Hacer una síntesis no muy larga de una conferencia de alto nivel de más de dos horas de duración es tarea difícil. Hay que estar en la sala escuchando a Antonio Alcalá Malavé. Una ponencia hecha en un lenguaje sencillo y muy didáctico. Y en ella dijo lo más importante. Qué somos y a qué hemos venido aquí.

Tarde lluviosa. Como para quedarse en casa. El aspecto del salón Sevilla cuando faltaba apenas 20 minutos para la ponencia de Antonio Alcalá, era un tanto desangelado. Frío. Requerimos la presencia de un técnico de mantenimiento para que revisara el funcionamiento del micrófono inalámbrico. A los cinco minutos bajó a la sala, y fue entonces cuando la gente empezó a entrar y a ocupar su asiento. Sin prisas. Despacio. Poco a poco. Cuando Alcalá empezó a hablar, más de sesenta personas estaban atentas a sus palabras. No es la primera vez que ocurre. Ya ha pasado otras veces, pero no sabemos explicar por qué. En una tarde de lluvia tan intensa como la de ayer, es de agradecer y de qué manera, la presencia de un público ávido de saber.

Antonio Alcalá abrió su ponencia definiéndose como un librepensador, que lo que iba a decir era bastante fuerte y que si estuviese rodeado de académicos de medicina o de ciencia, posiblemente se promoviera algún tipo de amonestación o expulsión contra él.

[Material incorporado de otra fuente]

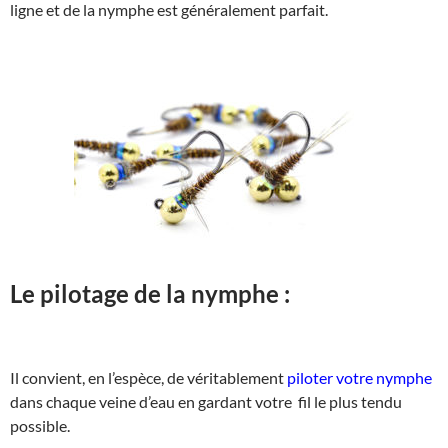
ligne et de la nymphe est généralement parfait.
Le pilotage de la nymphe :
Il convient, en l’espèce, de véritablement
piloter votre nymphe
dans chaque veine d’eau en gardant votre fil le plus tendu
possible.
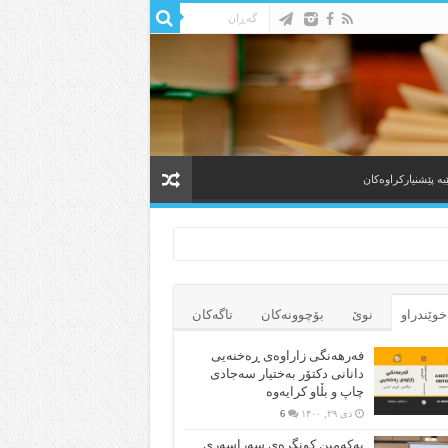
به‌ پێشنیارکراوه‌کان
خوێندراو
نوێ
بۆچوونه‌کان
تاگەکان
فەرهەنگی زاراوەی ڕەخنەیی
دانانی دکتۆر بەختیار سەجادی
چاپ و بڵاو کرایەوە
دی ۲۹, ۱۴۰۰
6
یەکەمین کونگرەی سەراسەری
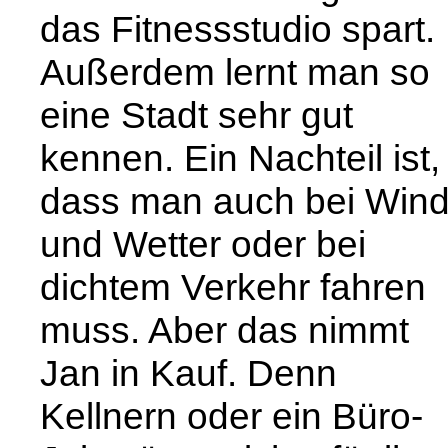
das Fitnessstudio spart.
Außerdem lernt man so
eine Stadt sehr gut
kennen. Ein Nachteil ist,
dass man auch bei Win
und Wetter oder bei
dichtem Verkehr fahren
muss. Aber das nimmt
Jan in Kauf. Denn
Kellnern oder ein Büro-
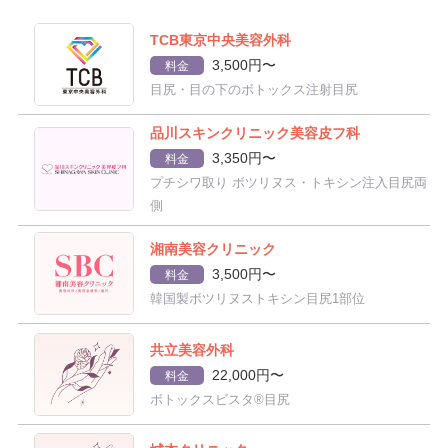
TCB東京中央美容外科
3,500円〜
料金
目尻・目の下のボトックス注射目尻
品川スキンクリニック美容皮フ科
3,350円〜
料金
プチシワ取り ボツリヌス・トキシン注入目尻両
側
湘南美容クリニック
3,500円〜
料金
韓国製ボツリヌストキシン目尻1部位
共立美容外科
22,000円〜
料金
ボトックスビスタ®目尻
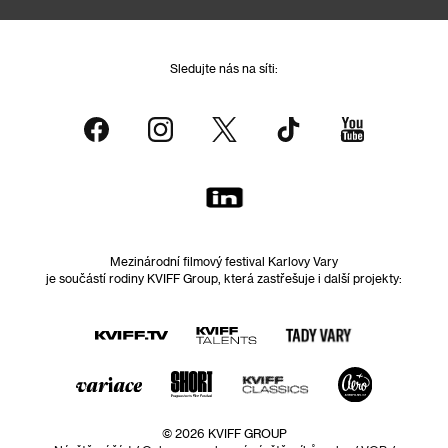
Sledujte nás na síti:
Mezinárodní filmový festival Karlovy Vary
je součástí rodiny KVIFF Group, která zastřešuje i další projekty:
© 2026 KVIFF GROUP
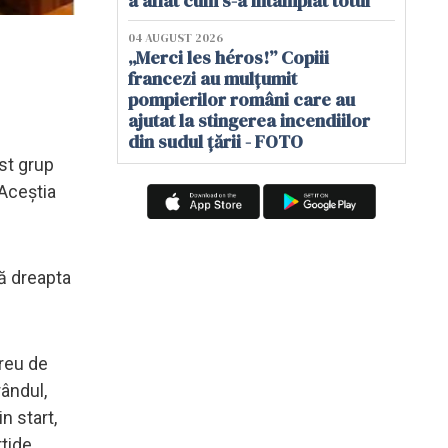
a aflat cum s-a întâmplat totul
04 AUGUST 2026
„Merci les héros!” Copiii
francezi au mulțumit
pompierilor români care au
ajutat la stingerea incendiilor
din sudul țării - FOTO
st grup
 Aceștia
mă dreapta
greu de
ândul,
n start,
tide.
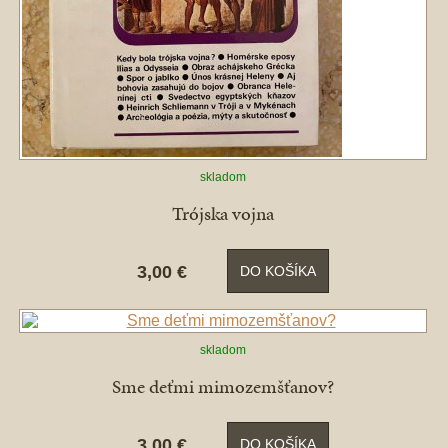
skladom
Trójska vojna
3,00 €
DO KOŠÍKA
skladom
Sme deťmi mimozemšťanov?
3,00 €
DO KOŠÍKA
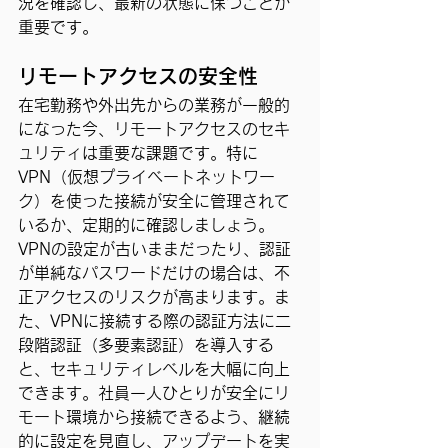
況を確認し、最新の状態に保つことが
重要です。
リモートアクセスの安全性
在宅勤務や外出先からの業務が一般的
になった今、リモートアクセスのセキ
ュリティは重要な課題です。特に
VPN（仮想プライベートネットワー
ク）を使った接続が安全に管理されて
いるか、定期的に確認しましょう。
VPNの設定が古いままだったり、認証
が単純なパスワードだけの場合は、不
正アクセスのリスクが高まります。ま
た、VPNに接続する際の認証方法に二
段階認証（多要素認証）を導入する
と、セキュリティレベルを大幅に向上
できます。社員一人ひとりが安全にリ
モート環境から接続できるよう、継続
的に設定を見直し、アップデートを実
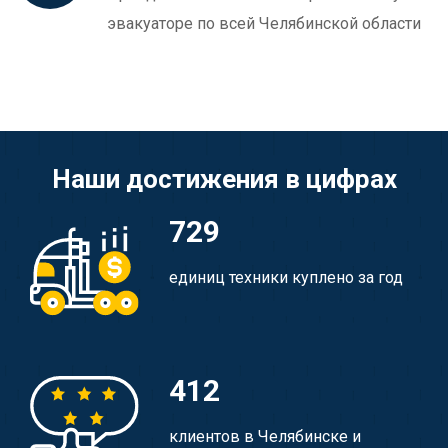
эвакуаторе по всей Челябинской области
Наши достижения в цифрах
729
единиц техники куплено за год
412
клиентов в Челябинске и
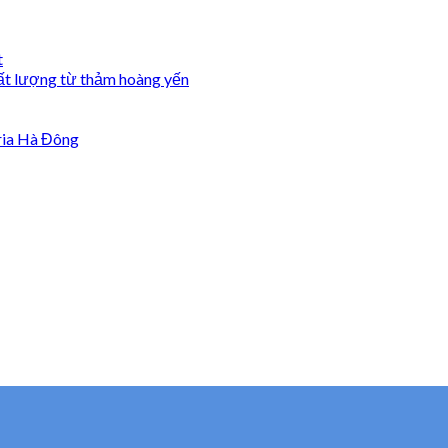
t
ất lượng từ thảm hoàng yến
ria Hà Đông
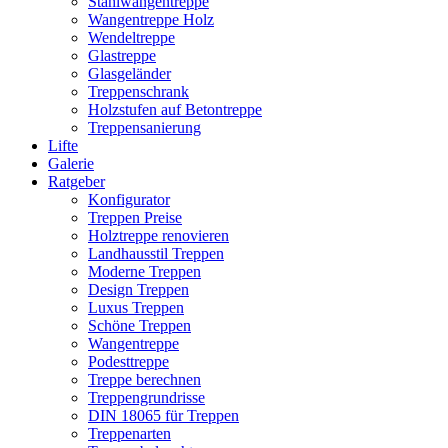
Stahlwangentreppe
Wangentreppe Holz
Wendeltreppe
Glastreppe
Glasgeländer
Treppenschrank
Holzstufen auf Betontreppe
Treppensanierung
Lifte
Galerie
Ratgeber
Konfigurator
Treppen Preise
Holztreppe renovieren
Landhausstil Treppen
Moderne Treppen
Design Treppen
Luxus Treppen
Schöne Treppen
Wangentreppe
Podesttreppe
Treppe berechnen
Treppengrundrisse
DIN 18065 für Treppen
Treppenarten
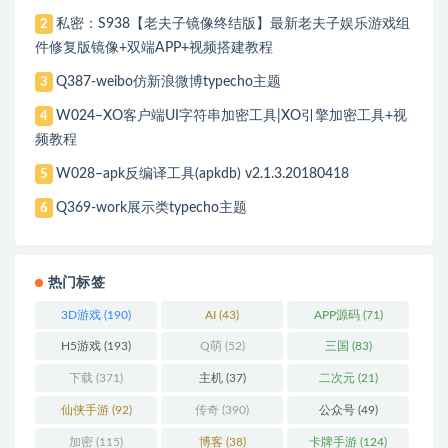
私密：S938【老夫子镜像终结版】最新老夫子娱乐游戏组
2
件修复版镜像+双端APP+视频搭建教程
Q387-weibo仿新浪微博typecho主题
3
W024–XO客户端UI字符串加密工具|XO引擎加密工具+视
4
频教程
W028–apk反编译工具(apkdb) v2.1.3.20180418
5
Q369-work展示类typecho主题
6
热门标签
3D游戏
(190)
AI
(43)
APP源码
(71)
H5游戏
(193)
Q萌
(52)
三国
(83)
下载
(371)
主机
(37)
二次元
(21)
仙侠手游
(92)
传奇
(390)
公众号
(49)
加密
(115)
博客
(38)
卡牌手游
(124)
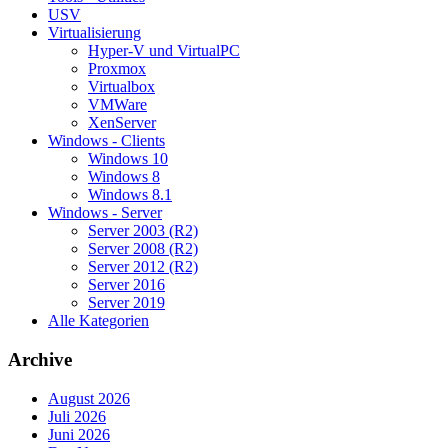
USV
Virtualisierung
Hyper-V und VirtualPC
Proxmox
Virtualbox
VMWare
XenServer
Windows - Clients
Windows 10
Windows 8
Windows 8.1
Windows - Server
Server 2003 (R2)
Server 2008 (R2)
Server 2012 (R2)
Server 2016
Server 2019
Alle Kategorien
Archive
August 2026
Juli 2026
Juni 2026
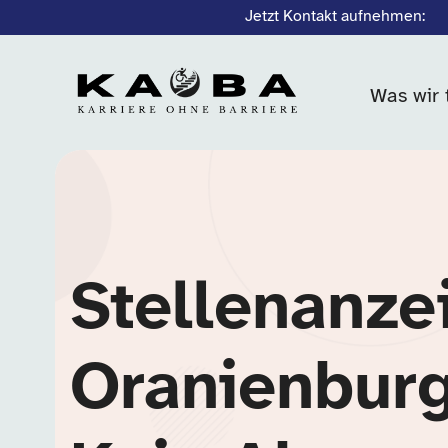
Jetzt Kontakt aufnehmen:
Was wir 
Stellenanze
Oranienburg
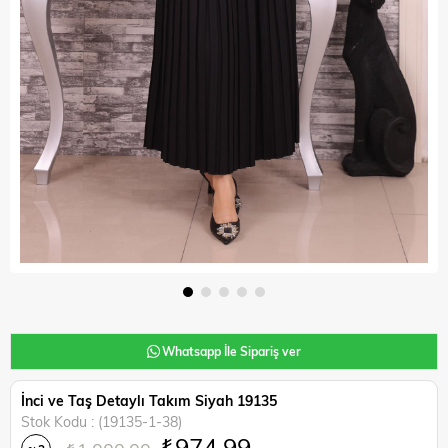
Whatsapp İle Sipariş ver
İnci ve Taş Detaylı Takım Siyah 19135
Stok Kodu
(19135-1-38)
₺974,99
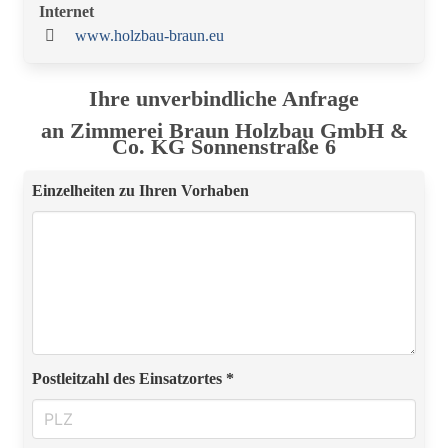
Internet
www.holzbau-braun.eu
Ihre unverbindliche Anfrage
an Zimmerei Braun Holzbau GmbH &
Co. KG Sonnenstraße 6
Einzelheiten zu Ihren Vorhaben
Postleitzahl des Einsatzortes *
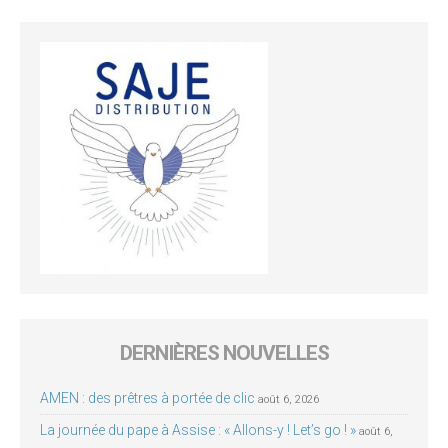
DERNIÈRES NOUVELLES
AMEN : des prêtres à portée de clic
août 6, 2026
La journée du pape à Assise : « Allons-y ! Let’s go ! »
août 6,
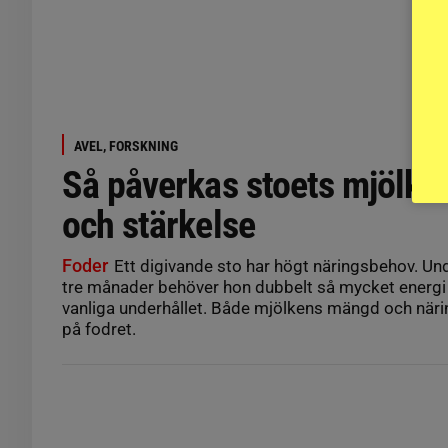
AVEL, FORSKNING
Så påverkas stoets mjölk a
och stärkelse
Foder
Ett digivande sto har högt närings­behov. Und
tre månader behöver hon dubbelt så mycket energi
vanliga underhållet. Både mjölkens mängd och närin
på fodret.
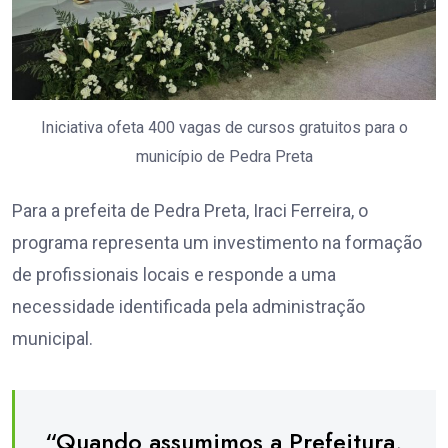
Iniciativa ofeta 400 vagas de cursos gratuitos para o
município de Pedra Preta
Para a prefeita de Pedra Preta, Iraci Ferreira, o
programa representa um investimento na formação
de profissionais locais e responde a uma
necessidade identificada pela administração
municipal.
“Quando assumimos a Prefeitura,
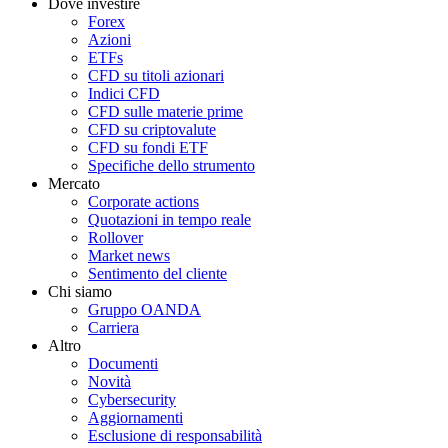
Dove investire
Forex
Azioni
ETFs
CFD su titoli azionari
Indici CFD
CFD sulle materie prime
CFD su criptovalute
CFD su fondi ETF
Specifiche dello strumento
Mercato
Corporate actions
Quotazioni in tempo reale
Rollover
Market news
Sentimento del cliente
Chi siamo
Gruppo OANDA
Carriera
Altro
Documenti
Novità
Cybersecurity
Aggiornamenti
Esclusione di responsabilità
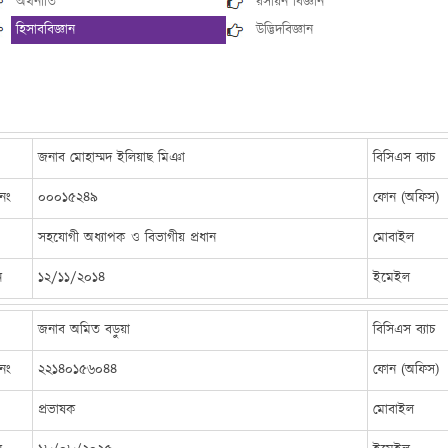
অর্থনীতি
রসায়ন বিজ্ঞান
হিসাববিজ্ঞান
উদ্ভিদবিজ্ঞান
জনাব মোহাম্মদ ইলিয়াছ মিঞা
বিসিএস ব্যাচ
নং
০০০১৫২৪৯
ফোন (অফিস)
সহযোগী অধ্যাপক ও বিভাগীয় প্রধান
মোবাইল
ন
১২/১১/২০১৪
ইমেইল
জনাব অমিত বড়ুয়া
বিসিএস ব্যাচ
নং
২২১৪০১৫৬০৪৪
ফোন (অফিস)
প্রভাষক
মোবাইল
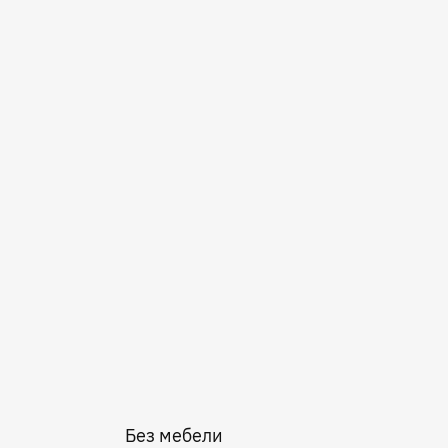
Без мебели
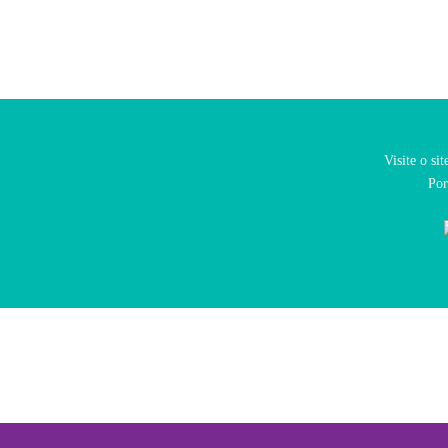
Visite o si
Por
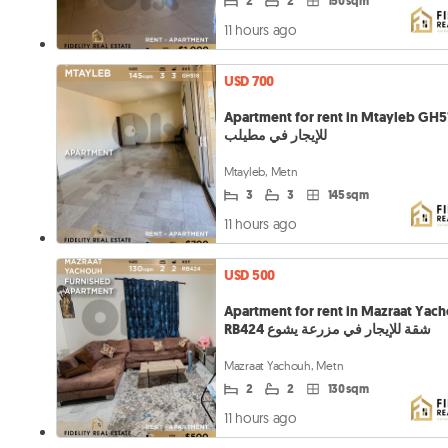
2
2
150 sqm
11 hours ago
USD 700
Apartment for rent in Mtayleb GH518 
للإيجار في مطيلب
Mtayleb, Metn
3
3
145 sqm
11 hours ago
USD 500
Apartment for rent in Mazraat Yac
RB424 شقة للإيجار في مزرعة يشوع
Mazraat Yachouh, Metn
2
2
130 sqm
11 hours ago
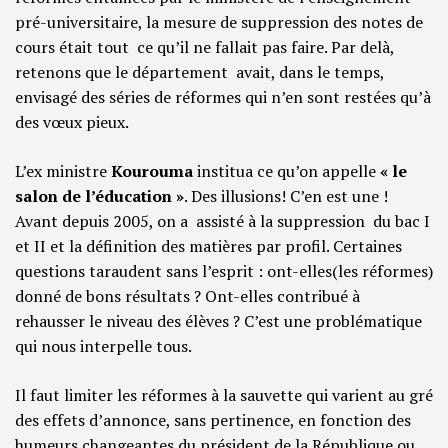
pré-universitaire, la mesure de suppression des notes de
cours était tout ce qu’il ne fallait pas faire. Par delà,
retenons que le département avait, dans le temps,
envisagé des séries de réformes qui n’en sont restées qu’à
des vœux pieux.
L’ex ministre
Kourouma
institua ce qu’on appelle
« le
salon de l’éducation »
. Des illusions! C’en est une !
Avant depuis 2005, on a assisté à la suppression du bac I
et II et la définition des matières par profil. Certaines
questions taraudent sans l’esprit : ont-elles(les réformes)
donné de bons résultats ? Ont-elles contribué à
rehausser le niveau des élèves ? C’est une problématique
qui nous interpelle tous.
Il faut limiter les réformes à la sauvette qui varient au gré
des effets d’annonce, sans pertinence, en fonction des
humeurs changeantes du président de la République ou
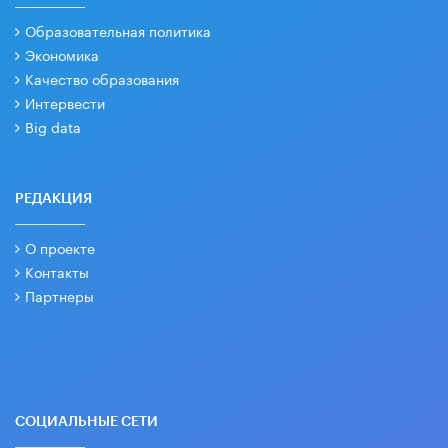
Образовательная политика
Экономика
Качество образования
Интервести
Big data
РЕДАКЦИЯ
О проекте
Контакты
Партнеры
СОЦИАЛЬНЫЕ СЕТИ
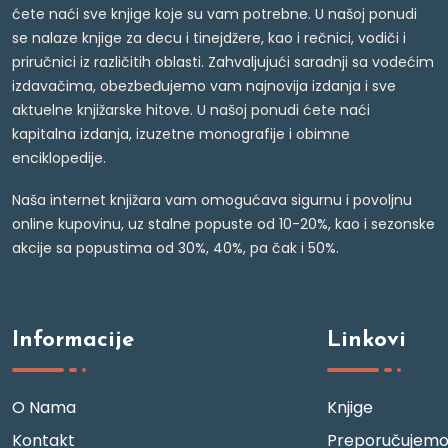
ćete naći sve knjige koje su vam potrebne. U našoj ponudi
se nalaze knjige za decu i tinejdžere, kao i rečnici, vodiči i
priručnici iz različitih oblasti. Zahvaljujući saradnji sa vodećim
izdavačima, obezbeđujemo vam najnovija izdanja i sve
aktuelne knjižarske hitove. U našoj ponudi ćete naći
kapitalna izdanja, izuzetne monografije i obimne
enciklopedije.
Naša internet knjižara vam omogućava sigurnu i povoljnu
online kupovinu, uz stalne popuste od 10-20%, kao i sezonske
akcije sa popustima od 30%, 40%, pa čak i 50%.
Informacije
Linkovi
O Nama
Knjige
Kontakt
Preporučujem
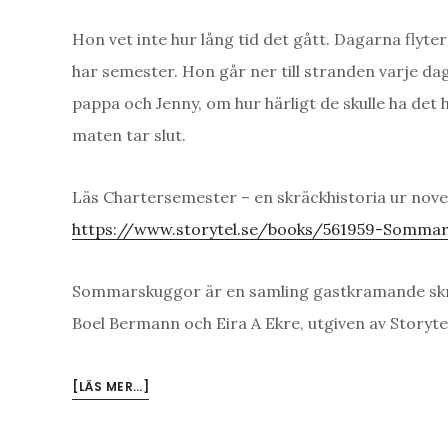
Hon vet inte hur lång tid det gått. Dagarna flyte
har semester. Hon går ner till stranden varje dag
pappa och Jenny, om hur härligt de skulle ha det h
maten tar slut.
Läs Chartersemester – en skräckhistoria ur no
https://www.storytel.se/books/561959-Sommar
Sommarskuggor är en samling gastkramande skräck
Boel Bermann och Eira A Ekre, utgiven av Storytel
OM
[LÄS MER…]
CHARTERSEMESTER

Apoyándose en científicos y descubridores de altísimo nivel comenzó de este modo:

Newton y su manzana caída del árbol nos enseñó la ley de la gravedad. Lo que no se dice es que Newton reveló “el mundo dual”.

En cartas escritas de Einstein a su hija, éste le dice: “Hay una fuerza extremadamente poderosa para la que hasta ahora, la ciencia no ha encontrado una explicación formal. Es una fuerza que incluye y gobierna a todas las otras, y que incluso está detrás de cualquier fenómeno que opera en el Universo y aún no haya sido identificado por nosotros. Esta fuerza universal es el AMOR.” Einstein revela el mundo no dual.

Max Planck es el padre de la mecánica Cuántica y enuncia el siguiente principio: “Una nueva verdad científica no se hace explicándola a los oponentes sino cuando ellos mueren y una nueva generación cree en esta verdad. Nosotros mismos somos energía y ésta puede estar en varios sitios a la vez porque se distribuye en “cuantos” de luz.” Max Planck revela el mundo no dual.

Posteriormente, Antonio Alcalá hace referencia a una serie de eminentes científicos como por ejemplo, Erwin Schrödinger, Pin Van Lommel, Bruce Greyson, Peter Fenwick, Gary Swartz, Raymond Moody, Bryan Weiss, Roger Penrose, Hayao Kobayashi, Fristz Albert Popp y el físico ruso Vladimir Poponin. Todos ellos han volcado sus descubrimientos en prestigiosas revistas científicas y médicas americanas.

Gracias a ellos, dice Alcalá pude escribir mi libro “Genética de la emoción: el origen de la enfermedad. Historias clínicas de vidas pasadas.”

Esta fue la primera parte de la conferencia. Hubo una segunda, cuyo eje central fue EL AMOR con mayúsculas.

La Conciencia, el Ego, La Mente, La reencarnación, las Emociones en relación con cada órgano del cuerpo y las enfermedades, ocupó bastante espacio ante un público muy atento.

Hablo de la Hipnosis regresiva diciendo que es capaz de despertar la memoria del subconsciente y del supraconsciente para que el individuo acceda al información infinita y eterna que tiene en su energía cuántica de todas las veces que ha bajado a al tierra.

La Ley del Karma también tuvo su lugar en la ponencia. De hecho, los conceptos budistas estuvieron presentes a lo largo de la charla. Finalmente El Dr. Alcalá Malavé invitó a los socios de Foro 7 a practicar unas técnicas de visualización para dar veracidad a todo lo dicho en su conferencia.

Como decíamos al principio, una conferencia de nivel explicada de forma amena y didáctica.

Enhorabuena al Dr. Antonio Alcalá Malavé.